そもそもほんとうにふたりのあいだには愛があったのだろうか。ラストの衝撃的な場面・・・衝撃的だったんだよね。わたしはここにつくまでにへろへろに疲れてしまっていました。
衝撃というより「ああ、やっぱり」と思ってしまったのでした。わたしは誤解していたのです。これが外部のだれかによってもたらされたものだ、と思わなかったのです。彼(彼女?)が自分でやったことだと思ったのでした。だって、早晩そうなるような感じがしてましたもの。
読み終えてほっとしたような。

「アニー」も不思議な感じ。アニーってだれだったのか。
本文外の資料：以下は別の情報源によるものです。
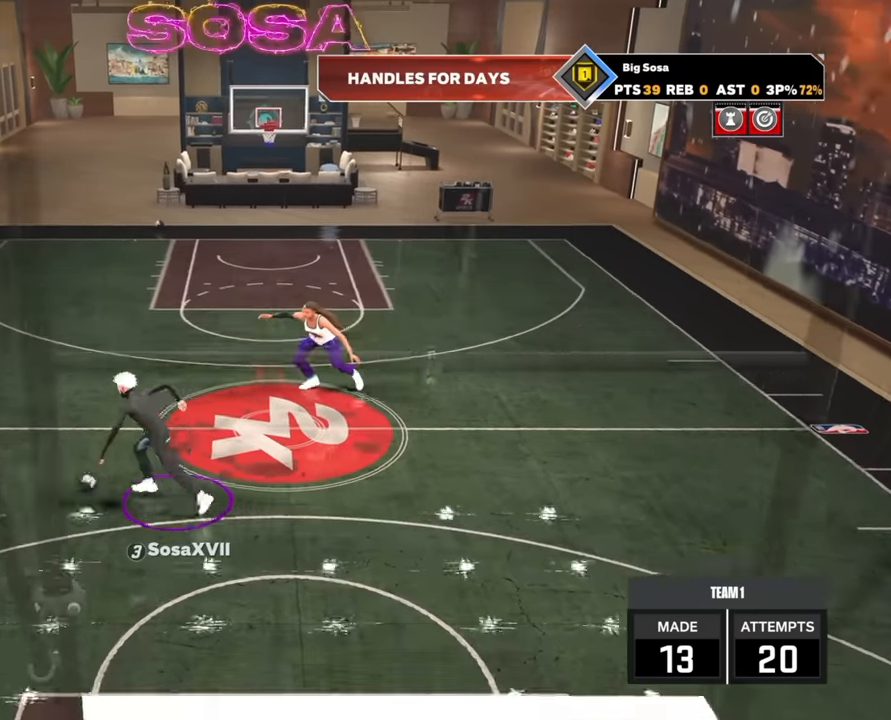
{"dt_ms": 500, "buttons": ["R2"], "left_stick": "up-right", "right_stick": "center", "events": [[217, "R2", "down"], [217, "left_stick", "up-right"]]}
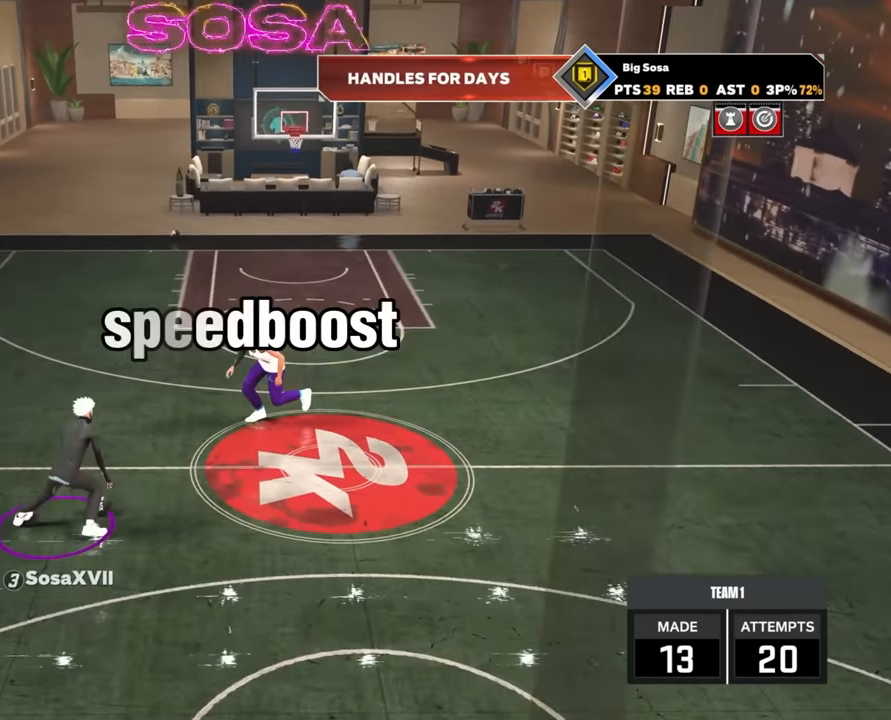
{"dt_ms": 500, "buttons": ["R2"], "left_stick": "right", "right_stick": "center", "events": [[233, "left_stick", "right"]]}
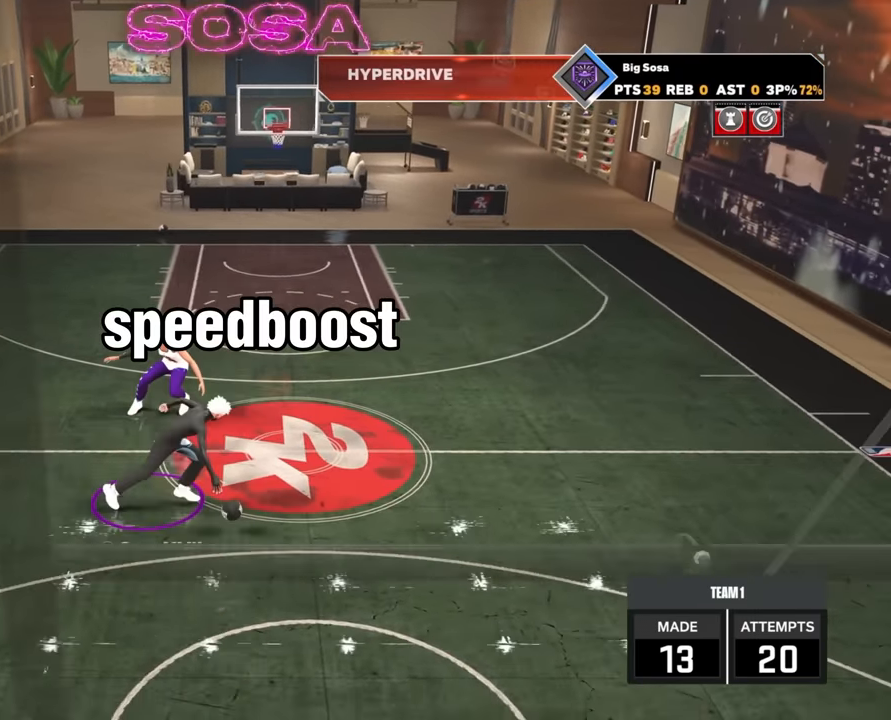
{"dt_ms": 500, "buttons": [], "left_stick": "center", "right_stick": "center", "events": [[267, "R2", "up"], [267, "left_stick", "center"], [283, "right_stick", "up-left"], [367, "right_stick", "center"]]}
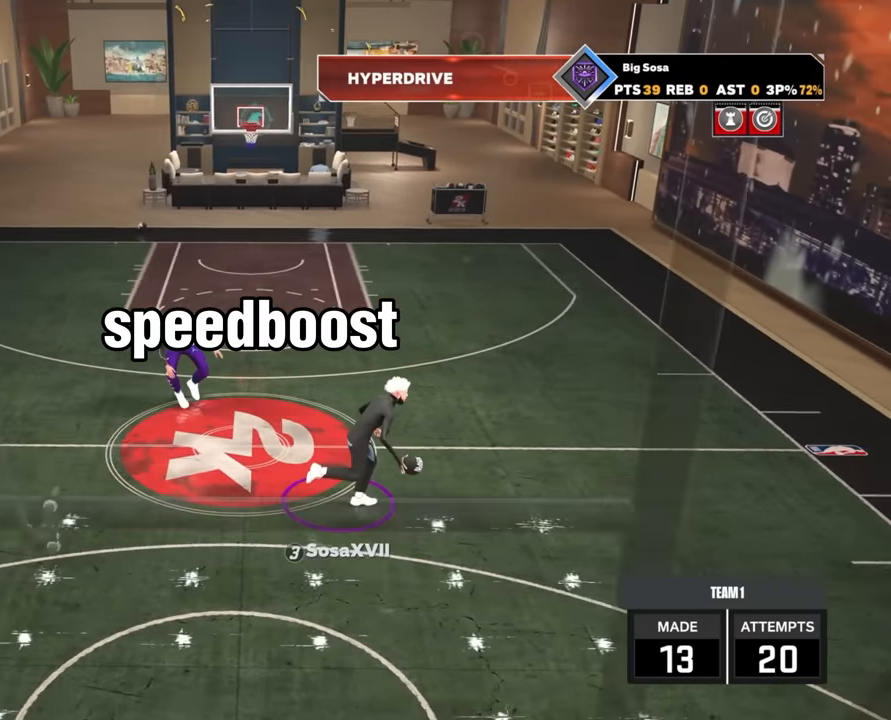
{"dt_ms": 500, "buttons": ["R2"], "left_stick": "left", "right_stick": "center", "events": [[17, "R2", "down"], [100, "left_stick", "up-left"], [417, "left_stick", "left"]]}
「わたし」はだれだったのか。交互に語られるわたしの今と過去。それはどういう意味だったのか。最初まったく意味がわかりませんでした。
あ、もしかして、ここにはひとりの人間しか出てこない? アニー=わたし? そう思ったら、今まで意味不明だった物語に俄然色がついてきたような気がしました。
夢の世界での成功した人生・・・だけど、気づけば夢みたものとはかけ離れたもの。決してその夢に近づくことも触れることもできない。夢は夢でしかないのです。そして夢はひとり静かにひっそり見るものなのに。・・・あこがれはあまりにもあまりにも美しすぎました。なんともいえない虚しさ。でも、これは始まりの物語なんだ、と受け取りました。この物語は嫌いじゃありません。

「よき友」・・これが一番安心して読めて好きでした。やっぱり「体のおくりもの」の作家なんだ、とほっとした。
でもこの「幻想的」な短編集のなかでは、この作品がむしろ異色のように感じましたが。
病床の青年への主人公の友情・・・献身的で、ここまでできる友ってすごい、と傍目には思えるわけです。実際すごいのだけれど、単なる美談ではなく主人公の気持ちのさまざまな色が正直に描かれているのがリアルで、共感できましたし、だからこそ物語に感動できたのです。

>「腰抜けになっているときに話すのは嘘(ライ)。でもよかれと思って話すのはおはなし(ストーリー)さ」
「本当の話じゃなくても?」
「本当なのさ。よかれと思って話せばほんとうなんだよ」
ほとんどの作品が現実離れしていました。読むのに根性を要しました(そうまでして読まなくても・・・^^)
象徴的なイメージの、ブラックなお伽噺のように思って読みました。しかし、よくわからない作品ばかりで、さらにその雰囲気も決して心地よくなくて・・・消化不良の読書になってしまいました。読みこなせていません。